VANILLA GAME: -50% to city count unhappiness
BALANCE MOD: change to -25% to city count unhappiness (because the base unhappiness is now 4 instead of 2), and alter the text key.
CONTENT MOD: move the -25% unhappiness to Planned Society, and change Planned Economy to a +20% trade route income boost. Alter the text key and flavors accordingly.
So if it loads Content then Balance, you end up with two policies that give -25% to unhappiness AND Planned Economy also gives the +20% trade route income (but doesn't say so in the tooltip).

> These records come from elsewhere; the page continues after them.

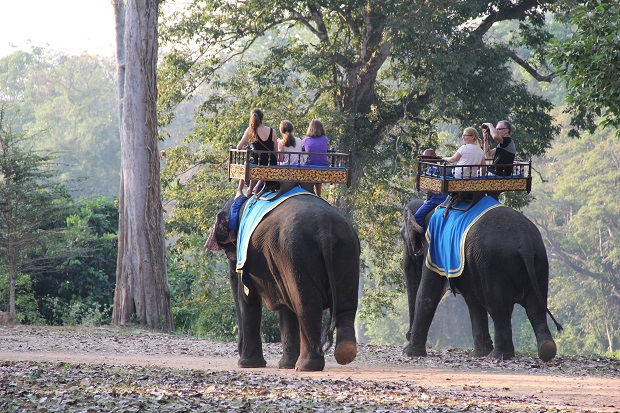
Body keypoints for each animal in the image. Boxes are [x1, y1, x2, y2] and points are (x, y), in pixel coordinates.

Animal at [205, 192, 358, 372]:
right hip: (347, 248)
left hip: (296, 253)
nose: (238, 349)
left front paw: (248, 365)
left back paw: (305, 367)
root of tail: (324, 229)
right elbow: (285, 303)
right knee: (345, 305)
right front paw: (285, 366)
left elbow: (248, 298)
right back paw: (345, 352)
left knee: (307, 306)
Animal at [400, 198, 564, 358]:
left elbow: (428, 294)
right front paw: (479, 354)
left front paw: (409, 353)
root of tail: (525, 244)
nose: (407, 335)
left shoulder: (434, 249)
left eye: (402, 236)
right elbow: (472, 300)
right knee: (535, 307)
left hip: (494, 264)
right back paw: (546, 350)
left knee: (499, 308)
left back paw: (498, 355)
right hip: (539, 260)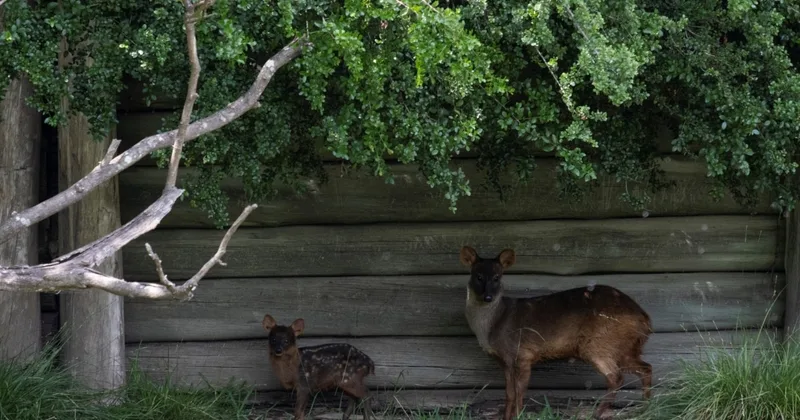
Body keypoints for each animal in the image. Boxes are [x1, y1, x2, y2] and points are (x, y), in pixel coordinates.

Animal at [459, 246, 653, 420]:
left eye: (497, 278)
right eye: (478, 276)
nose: (488, 297)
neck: (493, 326)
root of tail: (645, 320)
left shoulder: (523, 354)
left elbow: (520, 392)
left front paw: (519, 416)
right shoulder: (504, 361)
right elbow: (509, 393)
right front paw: (506, 417)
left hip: (599, 342)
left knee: (616, 377)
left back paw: (599, 413)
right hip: (625, 346)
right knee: (646, 368)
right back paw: (646, 408)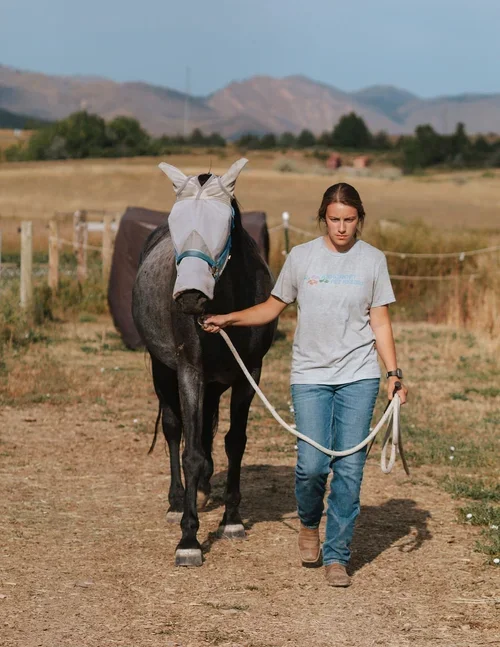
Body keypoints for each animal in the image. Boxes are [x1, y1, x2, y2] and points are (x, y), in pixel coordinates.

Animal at [132, 159, 276, 566]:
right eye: (174, 221)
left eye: (224, 223)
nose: (190, 297)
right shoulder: (190, 372)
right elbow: (191, 452)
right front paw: (189, 539)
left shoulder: (249, 373)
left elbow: (234, 442)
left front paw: (232, 520)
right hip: (162, 370)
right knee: (174, 429)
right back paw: (176, 500)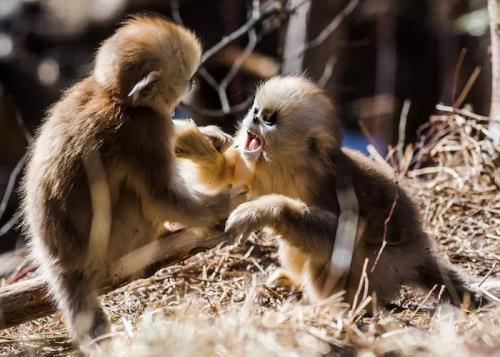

I need to change this. I can't keep having both mods adjust the same policy. So the question is, how do I resolve this? Three options.
1> Remove the modification from the Balance mod. If someone plays the Balance mod without the Content mod, the policy would give -50% to unhappiness (basically, +2 per city), extremely powerful.
2> Move the final modification to the Balance mod. That is, make Planned Economy give the trade route income there; if you played the Balance mod without the Content, then, there'd be NO policies that do the -25%.
3> Leave it as is, and hope it loads in the correct order.
I'm leaning towards #2. The issue is, if someone plays Balance-but-no-Content, is the removal of the happiness policy too crippling?